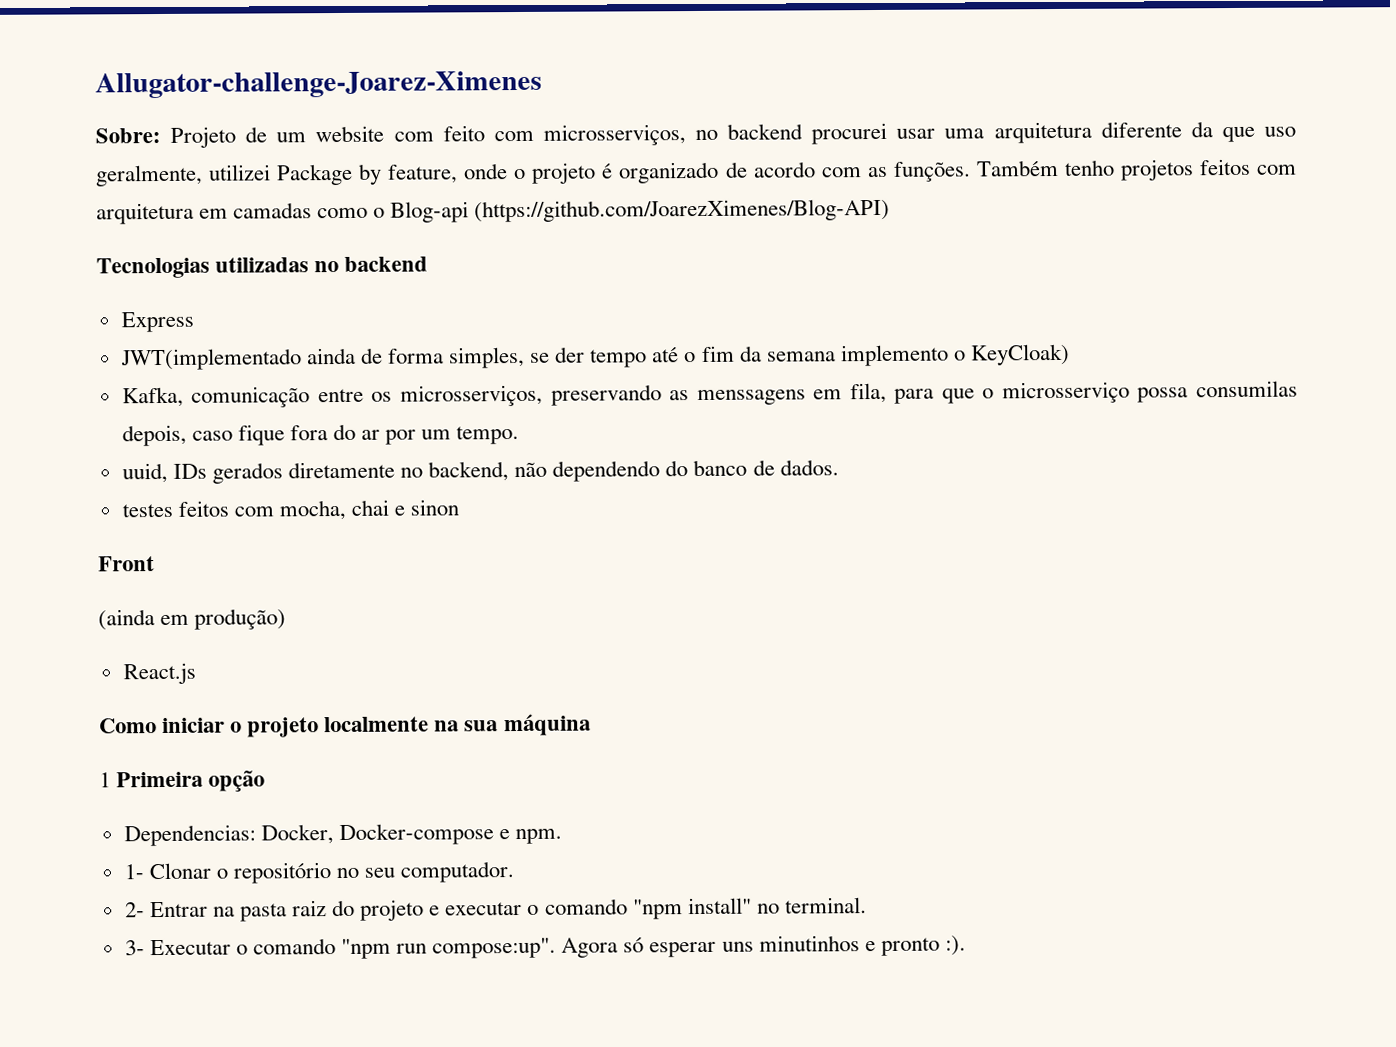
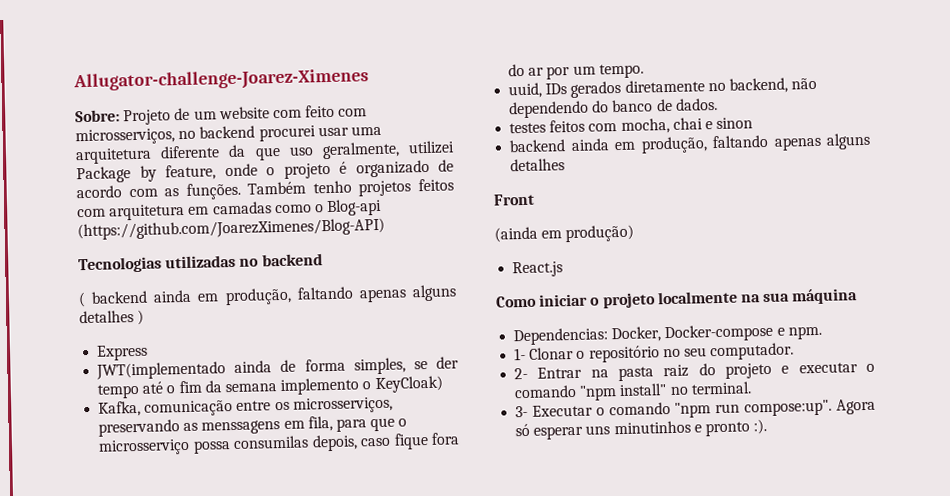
(429, 264) none -> [78,284,457,308] [79,309,145,325] // ( backend ainda em produção, faltando apenas alguns detalhes )
(460, 507) none -> [509,132,871,154] [510,158,566,172] // backend ainda em produção, faltando apenas alguns detalhes
[99,770,266,792] // 1 Primeira opção -> (859, 296) none

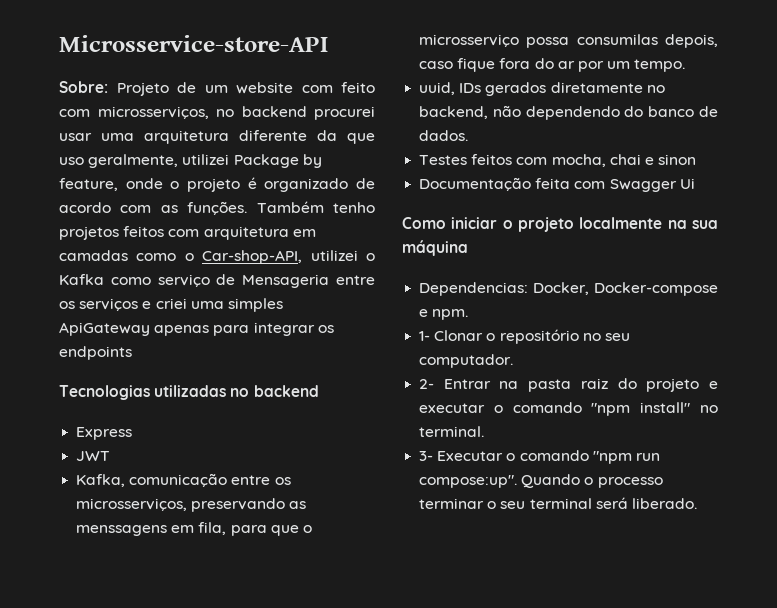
[73,68,369,93] Allugator-challenge-Joarez-Ximenes -> [59,35,328,52] Microsservice-store-API
[326,198,383,217] [77,217,385,241] [78,253,323,274] [78,284,457,308] [79,309,145,325] [96,344,149,361] [96,356,459,380] [97,375,443,399] Blog-api (https://github.com/JoarezXimenes/Blog-API) // Tecnologias utilizadas no backend // ( backend ainda em produção, faltando apenas alguns detalhes ) // Express // JWT(implementado ainda de forma simples, se der tempo até o fim da semana implemento o KeyCloak) -> [202,250,375,264] [59,274,376,288] [59,298,283,312] [59,322,334,336] [59,346,132,360] [59,385,319,400] [76,427,133,440] [76,451,111,461] Car-shop-API, utilizei o Kafka como serviço de Mensageria entre os serviços e criei uma simples ApiGateway apenas para integrar os endpoints // Tecnologias utilizadas no backend // Express // JWT
[509,122,547,134] testes -> [419,155,468,165] Testes
[509,132,871,154] [510,158,566,172] [493,193,535,206] [494,224,635,243] [512,261,564,278] backend ainda em produção, faltando apenas alguns detalhes // Front // (ainda em produção) // React.js -> [419,177,695,192] Documentação feita com Swagger Ui
[836,398,876,415] [515,419,768,440] Agora só esperar uns minutinhos e pronto :). -> [521,474,663,488] [419,497,697,509] Quando o processo terminar o seu terminal será liberado.

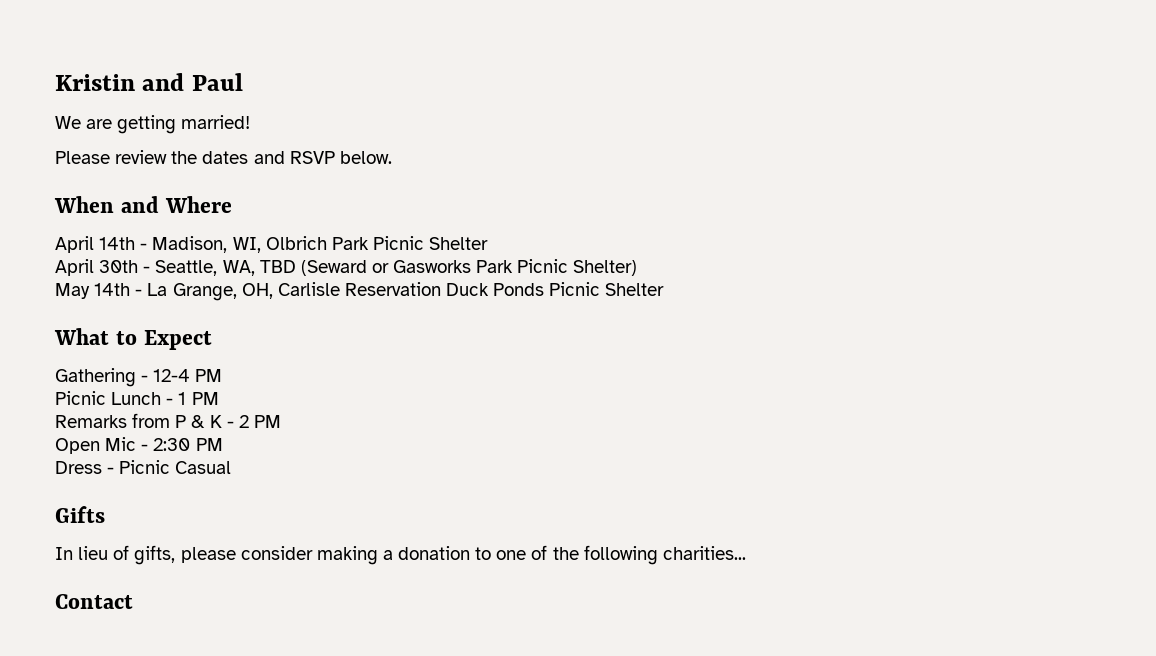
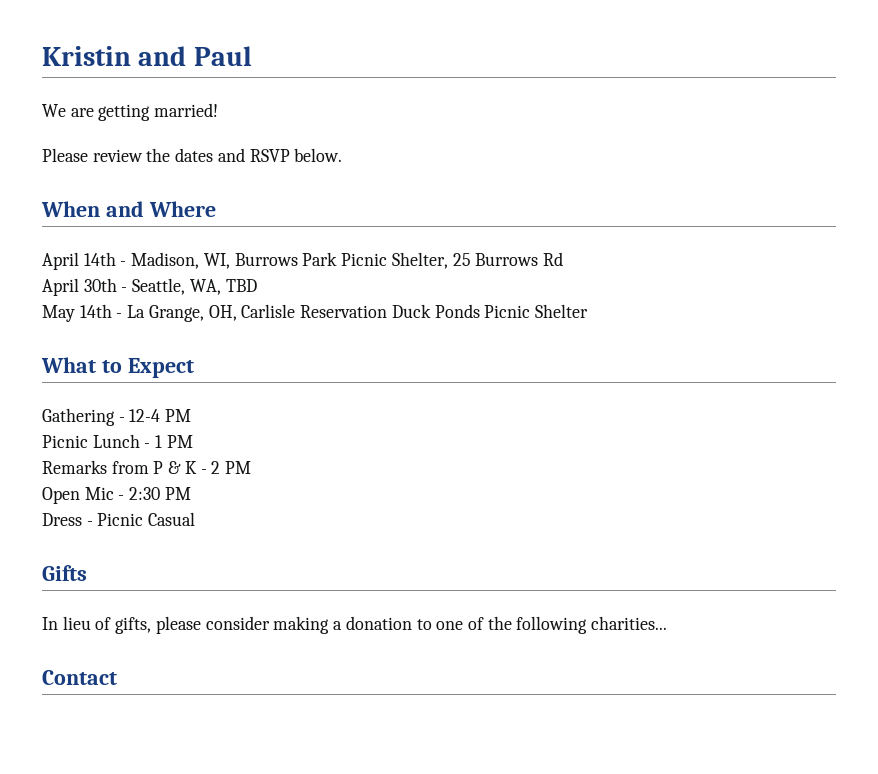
[265,236,489,250] Olbrich Park Picnic Shelter -> [234,252,563,269] Burrows Park Picnic Shelter, 25 Burrows Rd
[300,259,638,276] (Seward or Gasworks Park Picnic Shelter) -> (257, 285) none

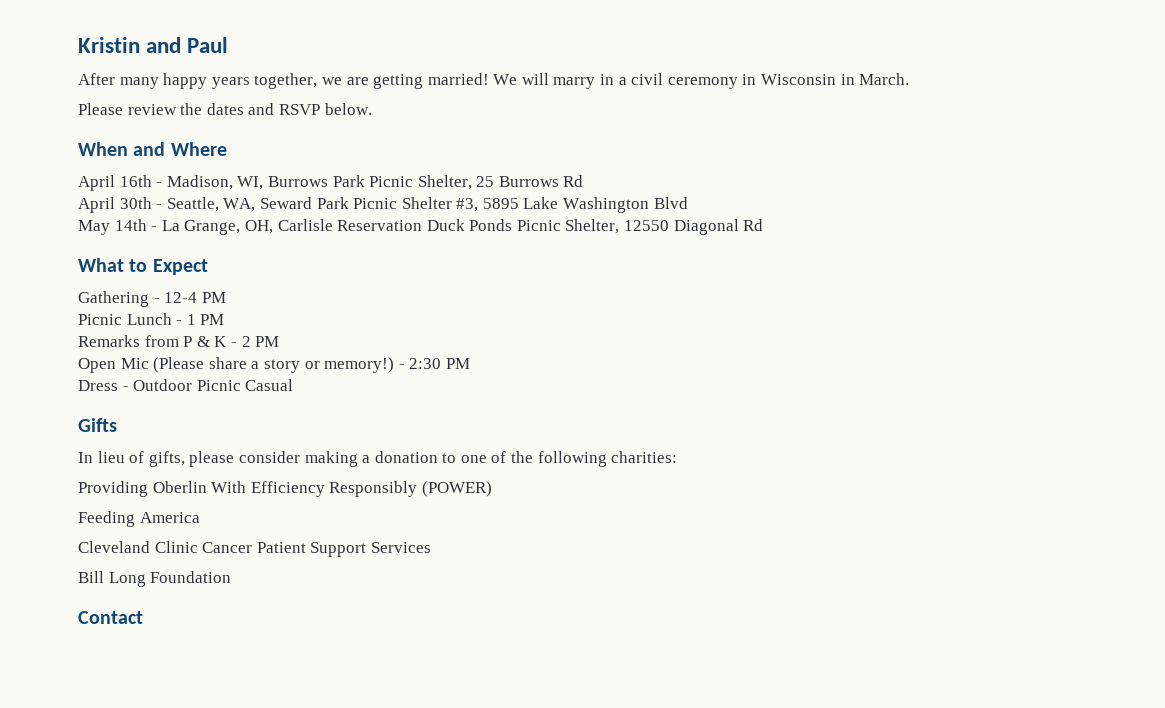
[42,103,219,121] We are getting married! -> [78,73,910,89] After many happy years together, we are getting married! We will marry in a civil ceremony in Wisconsin in March.
[83,252,116,266] 14th -> [119,175,152,187] 16th
[225,279,257,292] TBD -> [259,197,688,213] Seward Park Picnic Shelter #3, 5895 Lake Washington Blvd
[534,304,588,318] Shelter -> [565,219,764,235] Shelter, 12550 Diagonal Rd
(114, 493) none -> [153,357,395,373] (Please share a story or memory!)
(93, 523) none -> [133,379,193,391] Outdoor
[591,616,668,630] charities... -> [611,451,678,463] [78,481,492,497] [78,511,200,527] [78,541,431,557] [78,571,232,587] charities: // Providing Oberlin With Efficiency Responsibly (POWER) // Feeding America // Cleveland Clinic Cancer Patient Support Services // Bill Long Foundation

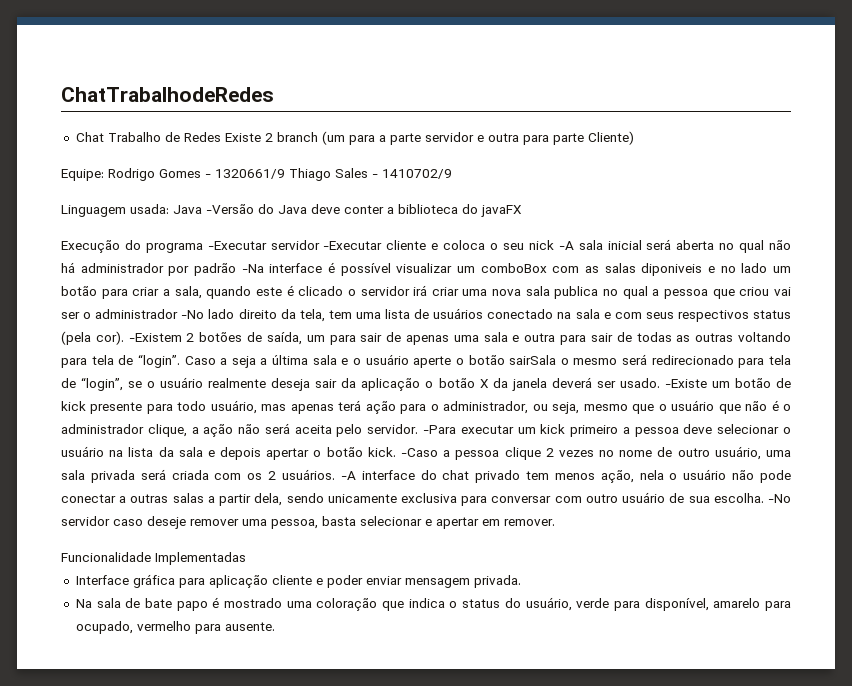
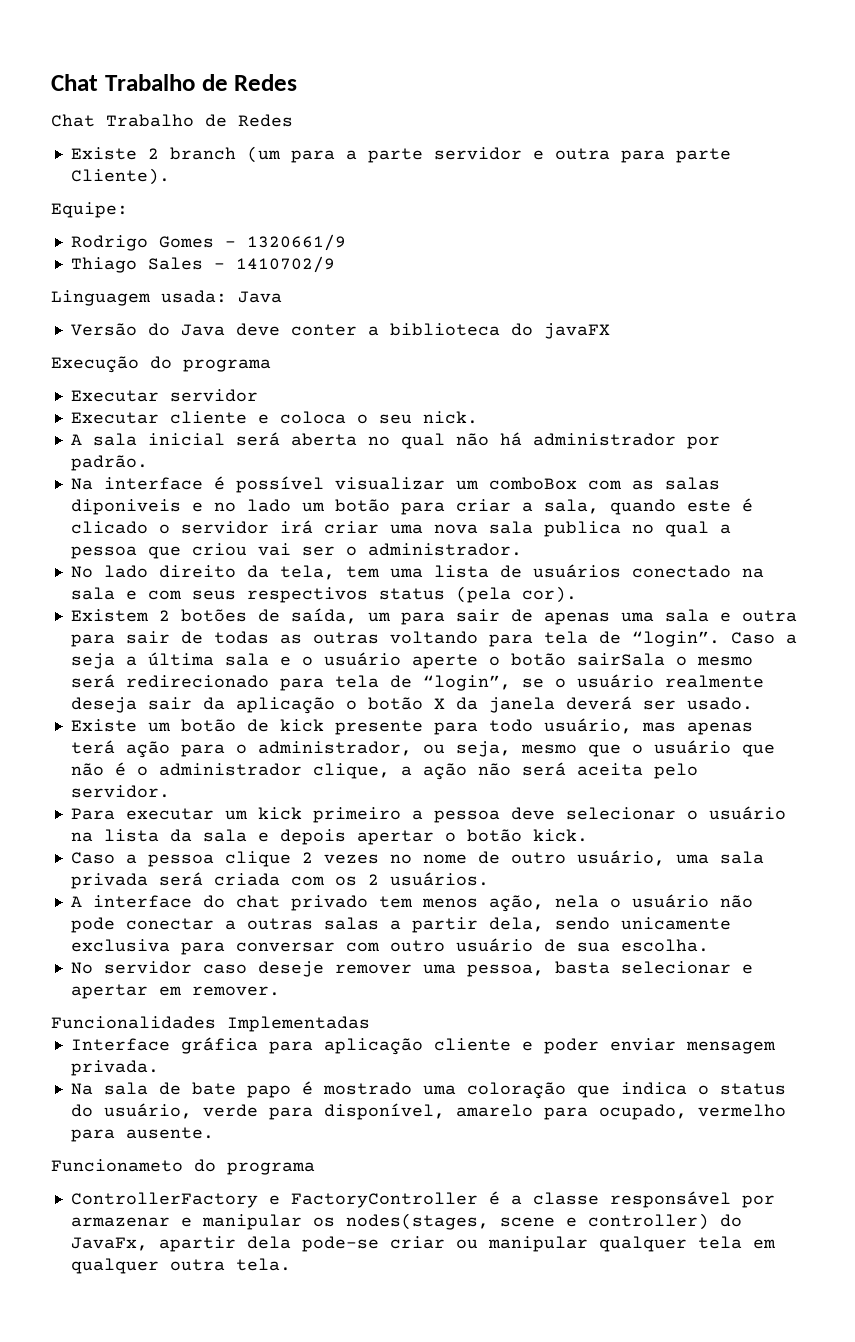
[61,87,274,102] [75,132,221,142] ChatTrabalhodeRedes // Chat Trabalho de Redes -> [51,74,298,91] [51,114,293,127] Chat Trabalho de Redes // Chat Trabalho de Redes //
[587,131,634,145] Cliente) -> [70,168,170,185] Cliente).
(104, 175) none -> (128, 210) //
(285, 174) none -> (346, 242) //
[206,204,254,214] -Versão -> [70,323,137,336] // Versão
[207,240,383,250] -Executar servidor -Executar -> [70,389,258,402] [70,412,159,424] // Executar servidor // Executar
[528,240,574,250] nick -A -> [422,411,478,424] [70,434,82,445] nick. // A
[194,263,264,276] padrão -Na -> [70,455,148,471] [70,478,93,490] padrão. // Na
[95,309,205,319] administrador -No -> [367,543,522,556] [70,566,93,578] administrador. // No
[128,333,182,342] -Existem -> [70,609,149,622] // Existem
[664,379,707,388] -Existe -> [70,719,137,732] // Existe
[422,425,456,434] -Para -> [70,808,115,820] // Para
[401,448,439,457] -Caso -> [70,852,115,864] // Caso
[340,471,356,480] -A -> [70,896,82,907] // A
[767,494,791,503] -No -> [70,962,93,974] // No
[61,552,151,562] Funcionalidade -> [51,1016,216,1029] Funcionalidades
(275, 626) none -> [51,1159,315,1175] [70,1191,775,1208] [70,1213,742,1230] [70,1236,776,1252] [70,1258,291,1274] // Funcionameto do programa // ControllerFactory e FactoryController é a classe responsável por armazenar e manipular os nodes(stages, scene e controller) do JavaFx, apartir dela pode-se criar ou manipular qualquer tela em qualquer outra tela.

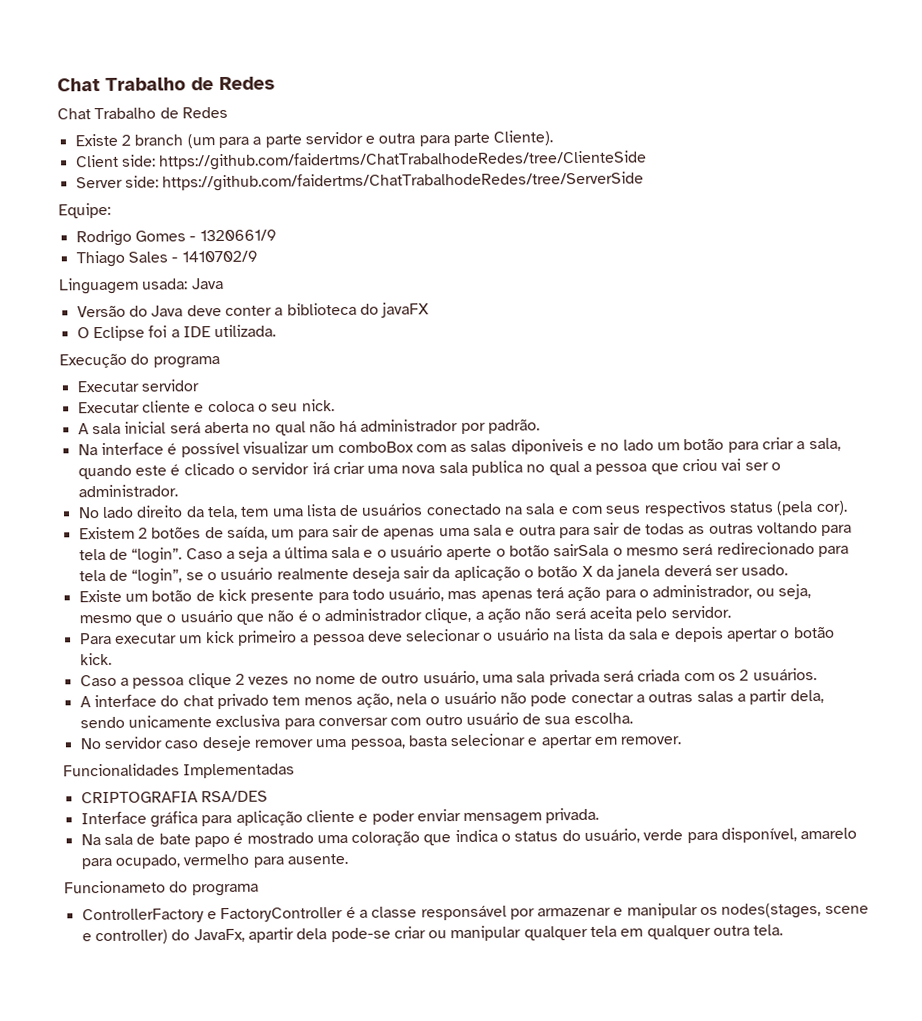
(170, 176) none -> [75,150,648,171] [75,171,645,192] // Client side: https://github.com/faidertms/ChatTrabalhodeRedes/tree/ClienteSide // Server side: https://github.com/faidertms/ChatTrabalhodeRedes/tree/ServerSide
(610, 331) none -> [76,324,277,342] // O Eclipse foi a IDE utilizada.
(370, 1024) none -> [80,790,268,804] // CRIPTOGRAFIA RSA/DES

━━━━━━

■ **What the task requires**: Gather up, from the records above, each line where the word "none" appears.

■ **Answer area**:
(429, 264) none -> [78,284,457,308] [79,309,145,325] // ( backend ainda em produção, faltando apenas alguns detalhes )
(460, 507) none -> [509,132,871,154] [510,158,566,172] // backend ainda em produção, faltando apenas alguns detalhes
[99,770,266,792] // 1 Primeira opção -> (859, 296) none
[300,259,638,276] (Seward or Gasworks Park Picnic Shelter) -> (257, 285) none
(114, 493) none -> [153,357,395,373] (Please share a story or memory!)
(93, 523) none -> [133,379,193,391] Outdoor
(104, 175) none -> (128, 210) //
(285, 174) none -> (346, 242) //
(275, 626) none -> [51,1159,315,1175] [70,1191,775,1208] [70,1213,742,1230] [70,1236,776,1252] [70,1258,291,1274] // Funcionameto do programa // ControllerFactory e FactoryController é a classe responsável por armazenar e manipular os nodes(stages, scene e controller) do JavaFx, apartir dela pode-se criar ou manipular qualquer tela em qualquer outra tela.
(170, 176) none -> [75,150,648,171] [75,171,645,192] // Client side: https://github.com/faidertms/ChatTrabalhodeRedes/tree/ClienteSide // Server side: https://github.com/faidertms/ChatTrabalhodeRedes/tree/ServerSide
(610, 331) none -> [76,324,277,342] // O Eclipse foi a IDE utilizada.
(370, 1024) none -> [80,790,268,804] // CRIPTOGRAFIA RSA/DES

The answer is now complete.